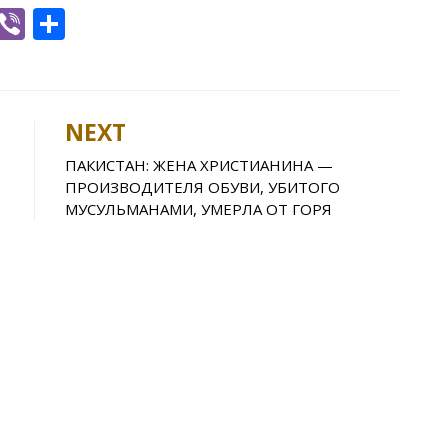
W
Vi
S
h
b
h
t
er
ar
e
NEXT
A
ПАКИСТАН: ЖЕНА ХРИСТИАНИНА —
p
ПРОИЗВОДИТЕЛЯ ОБУВИ, УБИТОГО
p
МУСУЛЬМАНАМИ, УМЕРЛА ОТ ГОРЯ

• _Brief_: Whatever pictures the entries contain, omit them, and write the rest out exactly.

• _Result of the exercise_:
W
Vi
S
h
b
h
t
er
ar
e
NEXT
A
ПАКИСТАН: ЖЕНА ХРИСТИАНИНА —
p
ПРОИЗВОДИТЕЛЯ ОБУВИ, УБИТОГО
p
МУСУЛЬМАНАМИ, УМЕРЛА ОТ ГОРЯ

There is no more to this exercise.